Keep in mind that memory loss can potentially lead to harmful diseases like Alzheimer’s, Huntington’s, Frontotemporal dementia, and Creutzfeldt-Jakob disease. While there are no guarantees in preventing dementia or memory loss, these activities can help sharpen your memory and ensure that you live and healthy life.
Stay Physically Active
Incorporating physical activities in your routine can increase blood circulation to your brain and body. It stimulates physiological changes, such as a reduction in inflammation and insulin resistance. Also, it encourages the continuous production of growth factors and chemicals that are essential in maintaining the overall health of your brain cells.
Usually, problems in memory are caused or contributed by cognitive impairment. Regular exercise improves mood and reduces anxiety, thus, boosting memory. For best results, try at least 150 minutes a week of moderate exercise or 75 minutes of vigorous aerobic activities.

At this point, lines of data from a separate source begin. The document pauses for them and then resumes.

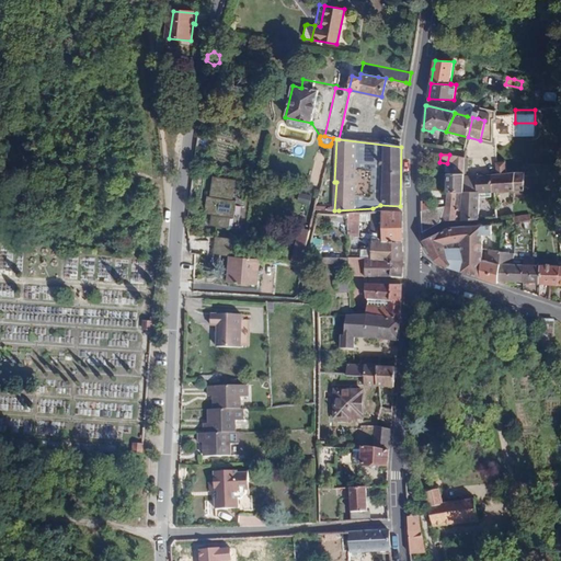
[(447,163),(465,165),(466,158),(449,155),(447,163)]
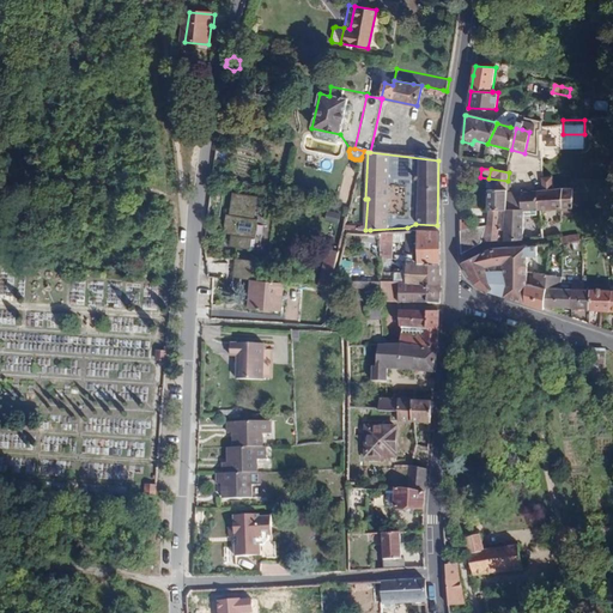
[(572,208),(574,190),(563,189),(552,190),(544,192),(536,192),(541,211),(542,211),(572,208)]
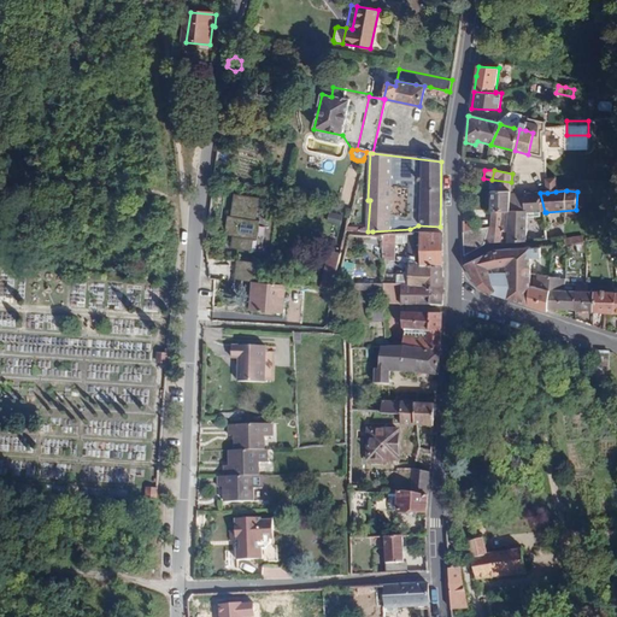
[(492,211),(494,211),(505,212),(509,212),(509,211),(510,192),(493,192),(492,211)]
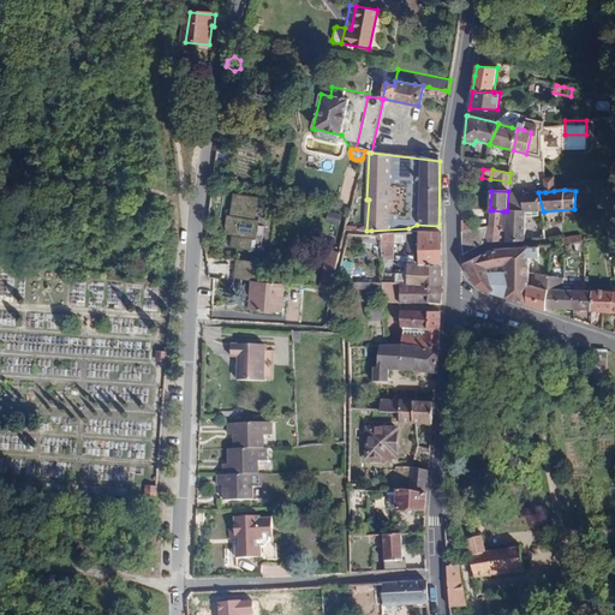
[(543,212),(538,192),(530,193),(523,193),(523,210),(507,210),(507,212),(506,218),(502,218),(501,230),(502,228),(502,231),(506,231),(505,242),(524,239),(525,213),(538,212),(543,212)]
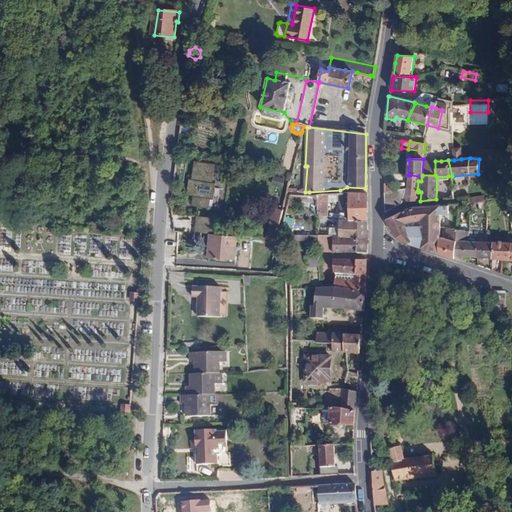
[(189,197),(198,199),(196,208),(208,209),(209,200),(213,201),(215,185),(211,184),(213,166),(197,164),(197,170),(193,170),(191,181),(188,181),(186,189),(190,189),(189,197)]
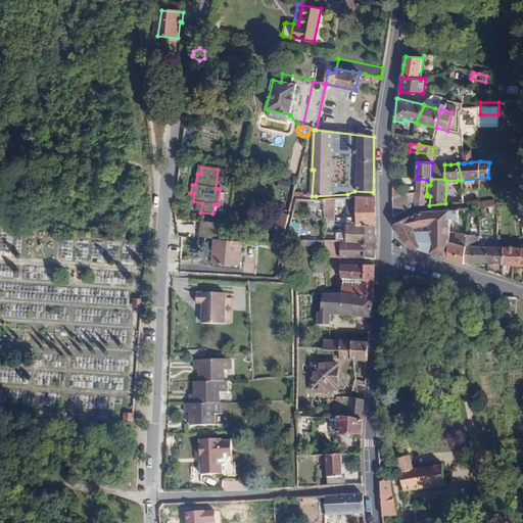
[(414,193),(412,207),(424,205),(426,195),(427,185),(428,180),(419,179),(418,187),(420,191),(414,193)]
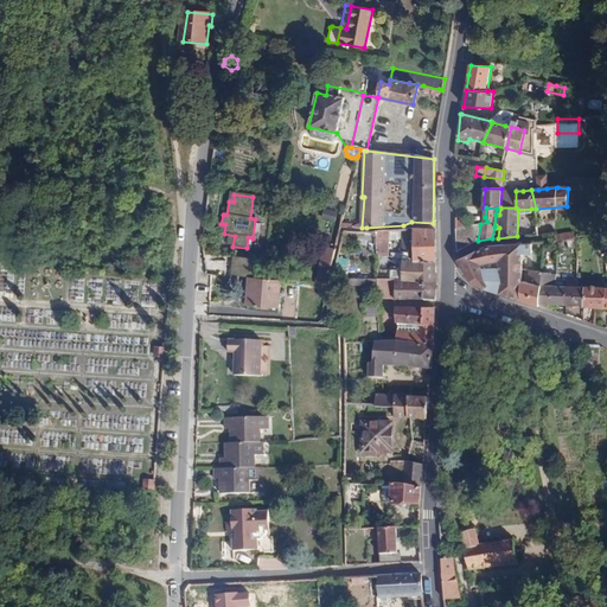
[(336,212),(324,210),(320,219),(333,222),(336,212)]
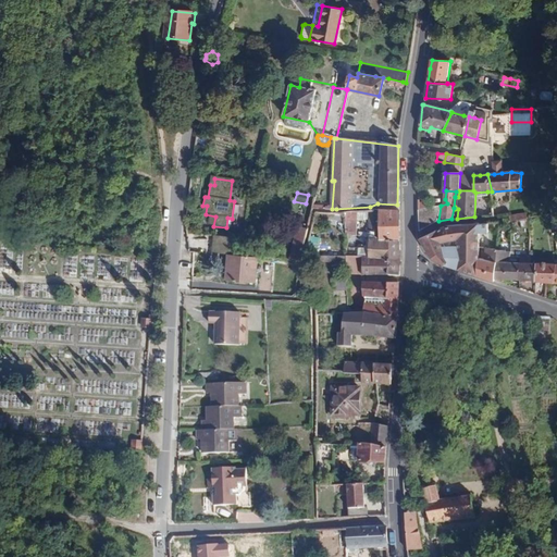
[(431,208),(422,209),(419,210),(420,232),(434,225),(431,208)]
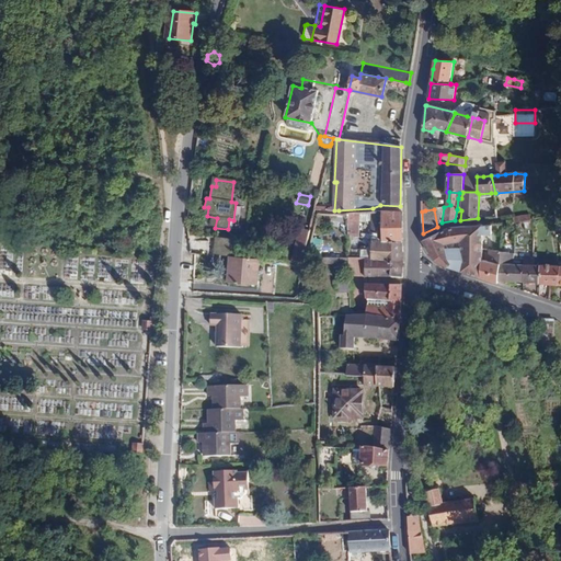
[(390,213),(382,212),(382,228),(401,227),(400,213),(390,213)]
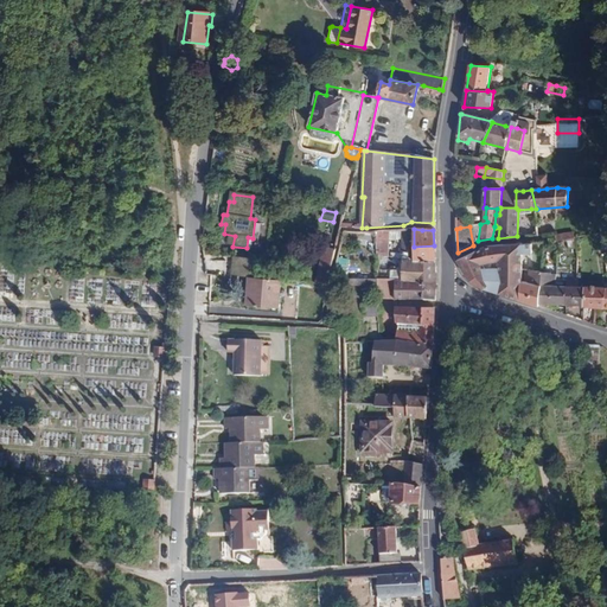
[(483,288),(521,300),(521,282),(522,281),(522,254),(522,244),(487,247),(457,261),(468,281),(483,288)]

Alternatively, you can try a few 10-minute walks daily if you don’t have time for a full workout.
Try Memory Supplements
A natural memory supplement that contains resveratrol, caffeine, fish oils, and creatine is designed to boost brain power and general cognitive function in healthy people. Likewise, you can also opt for a natural memory supplement that has vitamin B-12, which is a mineral that can help fight Alzheimer’s.
Other than memory supplements, foods such as poultry meats, eggs, fish and fortified breakfast cereals are rich in B-12 vitamins.
Add Mental Activities to Your Routine
Keep your brain healthy by adding mental activities that test your reasoning, memory, and speed comprehension. Activities like crossword puzzles, playing musical instruments, driving alternative routes, and volunteering keeps memory loss at bay. Studies have shown regular mind exercises can prevent delayed thinking skills and maximizes your chances of life-long brain health.
Regular Social Engagements
People can’t thrive in isolation, and neither can their brains. Staying socially-engaged helps prevent Dementia and Alzheimer’s disease in later life. So, make every effort to develop and maintain a good network of friends.
Remember that staying socially-engaged does not necessarily mean that you have to be a social butterfly. Instead, make sure to connect regularly with someone who cares about you and makes you feel loved. Although many people become isolated as they get older, it’s never too late to cultivate new friendships.
Set up weekly dates, take group classes, get to know your neighbors, and join a social group that shares the same interest with you to help work your brain out.
Have a Healthy Diet
Adjust your eating habits to prevent inflammation and protect the brain by cutting down on refined carbs and sugary foods. Go for a Mediterranean diet that consists of beans, fish, whole grains, olive oil, and plenty of vegetables. Several studies have shown that following a Mediterranean diet significantly minimizes the risk of cognitive impairment.